[Opening Text excerpt section]

A slow start put Melky Cabrera on a disappointing course and opened the door for second-guessing

Here's Melky Cabrera taking a double away from Nelson Cruz.
Here's Melky Cabrera taking a double away from Nelson Cruz.
David Banks/Getty Images

Of all the offseason plans turned in last October, only two South Side Sox general mangers decided on the course chosen by the White Sox: Melky Cabrera.

Then again, there were a lot of ideas for this roster spot. In fact, at the time I counted, the offseason plans roped in 28 different outfielders.

Seven of them were free agents (in order of popularity: Nick Markakis, Colby Rasmus, Nori Aoki, Cabrera, Nelson Cruz, Mike Morse, Ichiro Suzuki). While we can go through all of the trade ideas to figure out who might've had the best idea pound for pound, the free agents are the only ones we can really scrutinize, since they were theoretically freely available to everybody.

Cabrera was one of 11 corner outfielders signed to a free agent contract during the 2014-15 offseason. The White Sox made a significant investment -- only three deals were longer, and only two had a higher average annual salary. Here's how this class unfolded (with Michael Cuddyer, Torii Hunter and Yasmany Tomas included):

Deal G PA BA OBP SLG BB% K% bWAR fWAR
Cruz 4/$58M 152 655 .302 .369 .566 9.0 25.0 5.2 4.8
Rasmus 1/$8M 137 485 .238 .314 .475 9.7 31.8 2.6 2.8
Markakis 4/$44M 156 686 .296 .370 .376 10.2 12.1 1.9 1.6
Aoki 1/$4.7M 93 392 .287 .353 .380 7.7 6.4 1.0 1.5
Cabrera 3/$42M 158 683 273 314 .394 5.9 12.9 1.4 -0.3
Cuddyer 2/$21M 117 408 .259 .309 .394 5.9 21.6 0.5 0.0
Hunter 1/$10M 139 567 .240 .293 .409 6.2 18.5 -0.8 0.5
Rios 1/$11M 105 411 .255 .287 .353 3.6 16.3 -1.1 0.2
Morse 2/$16M 98 256 .231 .313 .336 9.0 29.7 -0.3 -0.5
Ichiro 1/$2M 153 438 .229 .282 .279 7.1 11.6 -1.2 -0.8
Tomas 6/$68.5M 118 426 .273 .305 .401 4.0 25.8 -1.3 -1.3

If you judge it by Baseball-Reference.com's Wins Above Replacement valuation, the White Sox could've fared worse. If you abide by FanGraphs, the signing was a disaster.

[Closing Text excerpt section]

Requirement 1: Retype the Melky Cabrera excerpt from "Of all the offseason" to "Sox: Melky Cabrera.".
Requirement 2: In the Melky Cabrera excerpt, how many South Side Sox general managers picked Melky Cabrera in their offseason plans?
The extracted page text data is material separate from the Melky Cabrera excerpt.

[Opening Information section]

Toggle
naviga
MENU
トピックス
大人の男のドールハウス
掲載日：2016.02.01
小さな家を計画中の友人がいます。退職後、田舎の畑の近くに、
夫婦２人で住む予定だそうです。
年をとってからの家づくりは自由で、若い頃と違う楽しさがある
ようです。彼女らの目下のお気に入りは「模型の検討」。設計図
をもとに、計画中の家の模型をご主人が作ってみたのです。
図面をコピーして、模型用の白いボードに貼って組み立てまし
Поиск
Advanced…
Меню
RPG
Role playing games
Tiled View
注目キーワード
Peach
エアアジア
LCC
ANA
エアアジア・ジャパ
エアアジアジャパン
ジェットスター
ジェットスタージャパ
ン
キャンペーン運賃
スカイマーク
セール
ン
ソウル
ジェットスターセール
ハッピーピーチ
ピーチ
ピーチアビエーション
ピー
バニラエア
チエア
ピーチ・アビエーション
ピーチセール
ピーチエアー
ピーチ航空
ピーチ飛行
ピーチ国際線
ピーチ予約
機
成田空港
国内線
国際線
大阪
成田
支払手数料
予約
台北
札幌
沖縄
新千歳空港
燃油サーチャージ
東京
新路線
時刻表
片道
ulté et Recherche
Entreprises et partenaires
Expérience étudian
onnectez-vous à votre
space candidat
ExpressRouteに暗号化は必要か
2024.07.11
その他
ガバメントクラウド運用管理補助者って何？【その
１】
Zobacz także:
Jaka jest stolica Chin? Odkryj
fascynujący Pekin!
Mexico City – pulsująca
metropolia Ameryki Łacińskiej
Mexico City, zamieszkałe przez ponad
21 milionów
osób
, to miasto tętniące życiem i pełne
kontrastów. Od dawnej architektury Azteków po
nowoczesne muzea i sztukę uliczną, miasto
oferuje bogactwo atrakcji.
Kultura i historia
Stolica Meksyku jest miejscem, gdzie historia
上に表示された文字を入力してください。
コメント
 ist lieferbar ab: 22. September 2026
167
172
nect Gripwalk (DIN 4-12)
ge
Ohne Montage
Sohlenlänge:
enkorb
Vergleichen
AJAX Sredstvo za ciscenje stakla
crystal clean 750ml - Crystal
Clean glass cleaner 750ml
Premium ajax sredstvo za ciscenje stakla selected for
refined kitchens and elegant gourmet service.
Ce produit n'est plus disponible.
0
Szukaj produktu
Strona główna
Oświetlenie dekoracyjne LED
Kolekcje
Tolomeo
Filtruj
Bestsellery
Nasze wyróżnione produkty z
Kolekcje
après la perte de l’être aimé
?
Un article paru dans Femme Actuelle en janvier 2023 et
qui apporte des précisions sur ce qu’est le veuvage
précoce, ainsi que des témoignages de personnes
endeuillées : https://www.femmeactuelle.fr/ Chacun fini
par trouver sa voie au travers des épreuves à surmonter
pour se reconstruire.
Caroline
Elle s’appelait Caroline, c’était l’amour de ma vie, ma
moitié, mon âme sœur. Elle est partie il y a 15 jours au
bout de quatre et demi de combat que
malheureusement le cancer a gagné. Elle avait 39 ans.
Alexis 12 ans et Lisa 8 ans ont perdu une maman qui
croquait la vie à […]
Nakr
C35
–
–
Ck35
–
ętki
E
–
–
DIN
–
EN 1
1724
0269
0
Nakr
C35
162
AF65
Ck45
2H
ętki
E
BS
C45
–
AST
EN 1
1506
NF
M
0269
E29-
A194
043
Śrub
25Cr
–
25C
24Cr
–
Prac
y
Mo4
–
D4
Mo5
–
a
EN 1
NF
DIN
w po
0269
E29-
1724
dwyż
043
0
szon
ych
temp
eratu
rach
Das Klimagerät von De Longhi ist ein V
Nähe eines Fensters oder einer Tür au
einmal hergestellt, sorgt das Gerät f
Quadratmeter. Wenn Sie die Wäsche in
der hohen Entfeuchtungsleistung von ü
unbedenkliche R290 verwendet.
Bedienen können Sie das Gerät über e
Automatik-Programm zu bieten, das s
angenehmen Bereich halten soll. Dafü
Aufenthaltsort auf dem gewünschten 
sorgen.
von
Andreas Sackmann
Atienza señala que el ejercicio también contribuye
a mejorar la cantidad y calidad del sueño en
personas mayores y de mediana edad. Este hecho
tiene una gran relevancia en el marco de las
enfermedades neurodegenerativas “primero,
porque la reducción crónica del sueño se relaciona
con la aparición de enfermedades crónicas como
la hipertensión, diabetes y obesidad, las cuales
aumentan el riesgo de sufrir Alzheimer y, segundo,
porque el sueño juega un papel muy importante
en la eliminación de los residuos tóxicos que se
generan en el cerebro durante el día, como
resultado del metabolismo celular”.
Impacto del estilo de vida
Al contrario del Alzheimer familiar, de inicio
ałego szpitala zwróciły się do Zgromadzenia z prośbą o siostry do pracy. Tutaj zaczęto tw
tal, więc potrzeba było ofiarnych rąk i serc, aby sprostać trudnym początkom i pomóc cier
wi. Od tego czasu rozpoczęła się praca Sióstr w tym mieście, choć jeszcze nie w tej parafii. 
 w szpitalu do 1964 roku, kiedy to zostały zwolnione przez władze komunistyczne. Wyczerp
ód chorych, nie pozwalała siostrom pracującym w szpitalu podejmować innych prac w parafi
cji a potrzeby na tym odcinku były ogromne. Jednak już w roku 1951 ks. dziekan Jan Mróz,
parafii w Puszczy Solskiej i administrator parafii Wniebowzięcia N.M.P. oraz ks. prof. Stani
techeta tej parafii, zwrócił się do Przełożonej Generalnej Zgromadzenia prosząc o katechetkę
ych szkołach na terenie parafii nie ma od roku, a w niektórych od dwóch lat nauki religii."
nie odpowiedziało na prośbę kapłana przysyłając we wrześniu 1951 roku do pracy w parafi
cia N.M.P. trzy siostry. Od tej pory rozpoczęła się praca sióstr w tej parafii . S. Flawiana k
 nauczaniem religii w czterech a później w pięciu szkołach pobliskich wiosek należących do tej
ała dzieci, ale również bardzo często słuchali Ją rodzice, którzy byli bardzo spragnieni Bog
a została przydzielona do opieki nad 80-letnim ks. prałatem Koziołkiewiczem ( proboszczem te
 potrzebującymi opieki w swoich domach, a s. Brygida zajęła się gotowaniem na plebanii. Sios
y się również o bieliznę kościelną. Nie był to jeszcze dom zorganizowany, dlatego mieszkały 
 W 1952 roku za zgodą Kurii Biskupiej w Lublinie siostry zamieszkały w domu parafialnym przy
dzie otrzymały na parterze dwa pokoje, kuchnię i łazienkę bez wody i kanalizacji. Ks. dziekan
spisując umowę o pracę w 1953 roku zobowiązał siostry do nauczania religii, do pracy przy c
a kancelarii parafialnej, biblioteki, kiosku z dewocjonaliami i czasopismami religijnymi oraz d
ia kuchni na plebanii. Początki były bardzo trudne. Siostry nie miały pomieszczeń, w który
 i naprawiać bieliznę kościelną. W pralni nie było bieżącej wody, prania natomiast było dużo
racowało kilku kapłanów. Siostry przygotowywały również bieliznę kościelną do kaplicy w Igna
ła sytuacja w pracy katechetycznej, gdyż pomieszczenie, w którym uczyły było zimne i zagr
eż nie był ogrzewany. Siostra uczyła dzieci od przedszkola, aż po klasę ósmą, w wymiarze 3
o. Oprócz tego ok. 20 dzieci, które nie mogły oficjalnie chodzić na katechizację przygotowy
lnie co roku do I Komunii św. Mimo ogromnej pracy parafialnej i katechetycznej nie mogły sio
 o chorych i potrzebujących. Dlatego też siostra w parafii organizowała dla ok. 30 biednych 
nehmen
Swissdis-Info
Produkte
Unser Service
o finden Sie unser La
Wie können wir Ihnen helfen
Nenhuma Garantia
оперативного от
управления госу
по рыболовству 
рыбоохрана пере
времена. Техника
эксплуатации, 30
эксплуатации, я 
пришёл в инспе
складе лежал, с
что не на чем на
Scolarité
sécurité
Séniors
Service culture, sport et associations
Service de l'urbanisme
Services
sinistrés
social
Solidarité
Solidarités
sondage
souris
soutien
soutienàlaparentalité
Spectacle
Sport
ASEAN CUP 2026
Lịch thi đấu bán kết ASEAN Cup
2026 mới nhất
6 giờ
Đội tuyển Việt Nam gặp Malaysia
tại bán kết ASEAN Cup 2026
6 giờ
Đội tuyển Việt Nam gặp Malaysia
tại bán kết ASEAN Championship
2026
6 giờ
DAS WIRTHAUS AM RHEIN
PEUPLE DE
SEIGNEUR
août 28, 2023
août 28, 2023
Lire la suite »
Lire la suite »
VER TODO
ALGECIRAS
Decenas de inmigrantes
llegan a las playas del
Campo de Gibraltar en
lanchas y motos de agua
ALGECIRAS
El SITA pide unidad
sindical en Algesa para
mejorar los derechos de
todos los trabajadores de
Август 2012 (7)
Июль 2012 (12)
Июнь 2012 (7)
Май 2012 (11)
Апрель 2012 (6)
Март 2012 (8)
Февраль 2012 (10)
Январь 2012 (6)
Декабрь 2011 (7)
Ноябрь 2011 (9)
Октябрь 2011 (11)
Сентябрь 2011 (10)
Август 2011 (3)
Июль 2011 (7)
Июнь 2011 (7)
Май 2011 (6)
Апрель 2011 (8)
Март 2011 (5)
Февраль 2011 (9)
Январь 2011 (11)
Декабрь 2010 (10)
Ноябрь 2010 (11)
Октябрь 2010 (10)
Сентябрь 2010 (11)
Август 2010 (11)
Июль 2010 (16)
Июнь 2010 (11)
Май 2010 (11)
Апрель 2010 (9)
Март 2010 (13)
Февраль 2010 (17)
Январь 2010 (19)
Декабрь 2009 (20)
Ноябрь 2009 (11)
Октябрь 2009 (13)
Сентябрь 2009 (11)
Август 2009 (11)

[Closing Information section]

Problem solution 1:
Of all the offseason plans turned in last October, only two South Side Sox general mangers decided on the course chosen by the White Sox: Melky Cabrera.

Problem solution 2: Two.